In the formula, R ³ and R ⁴ respectively represent the same meaning as above, X ₁ represents a divalent linking group. A method for producing a compound having an anion represented by the following formula (I), the production method comprising making at least one compound selected from the compound represented by the formula (M1-2) and the compound represented by the formula (M1-3) A step of reacting with a compound having an anion represented by formula (M1-1), R ^2' ─── E ₁ (M1-2) In the formula (M1-2), R ^2' represents a monovalent substituent, and E ₁ represents a leaving group; R ^1' ─── E ₂ (M1-3) In the formula (M1-3), R ^1' represents a monovalent substituent, and E ₂ represents a leaving group;

In formula (M1-1), ring W ¹ represents a ring that may have a substituent, The ring W ² represents a ring having at least one double bond as a constituent element of the ring, and the ring W ² may have a substituent, R ³ , R ⁴ , R ⁵ and R ⁶ each independently represent a hydrogen atom or a monovalent substituent, R ³ and R ⁴ may be linked to each other and form a ring, R ⁵ and R ⁶ can be connected to each other and form a ring;

In the formula, ring W ¹ , ring W ² , R ³ , R ⁴ , R ⁵ and R ⁶ represent the same meanings as above, R ¹ and R ² each independently represent a hydrogen atom or a monovalent substituent, and at least one of R ¹ and R ² has a monovalent substituent.
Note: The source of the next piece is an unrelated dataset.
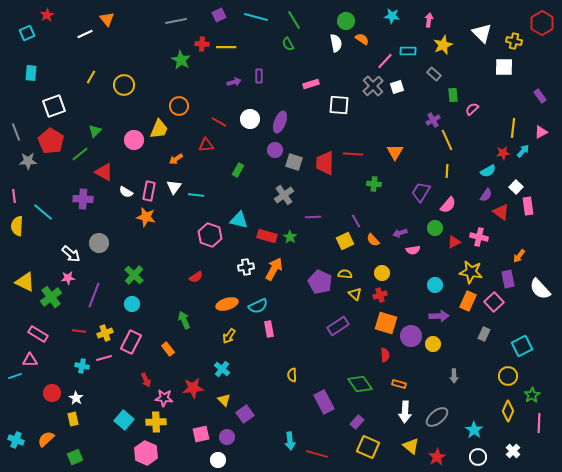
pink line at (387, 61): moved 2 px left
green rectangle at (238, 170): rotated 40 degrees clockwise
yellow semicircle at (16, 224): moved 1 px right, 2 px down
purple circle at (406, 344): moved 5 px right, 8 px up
A compound represented by formula (M),

In formula (M), ring W ¹ represents a ring which may have a substituent, The ring W ² represents a ring having at least one double bond as a constituent element of the ring, and the ring W ² may have a substituent, R ¹ and R ² each independently represent a hydrogen atom or a monovalent substituent, and at least one of R ¹ and R ² has a monovalent substituent. A compound represented by formula (M-A),

In formula (MA), ring W ¹ represents a ring that may have a substituent, The ring W ² represents a ring having at least one double bond as a constituent element of the ring, and the ring W ² may have a substituent, R ¹ and R ² each independently represent a hydrogen atom or a monovalent substituent, at least one of R ¹ and R ² has a monovalent substituent, R ³ and R ⁴ each independently represent a hydrogen atom or a monovalent substituent, R ¹ and R ⁴ may be linked to each other and form a ring, R ³ and R ⁴ may be linked to each other to form a ring.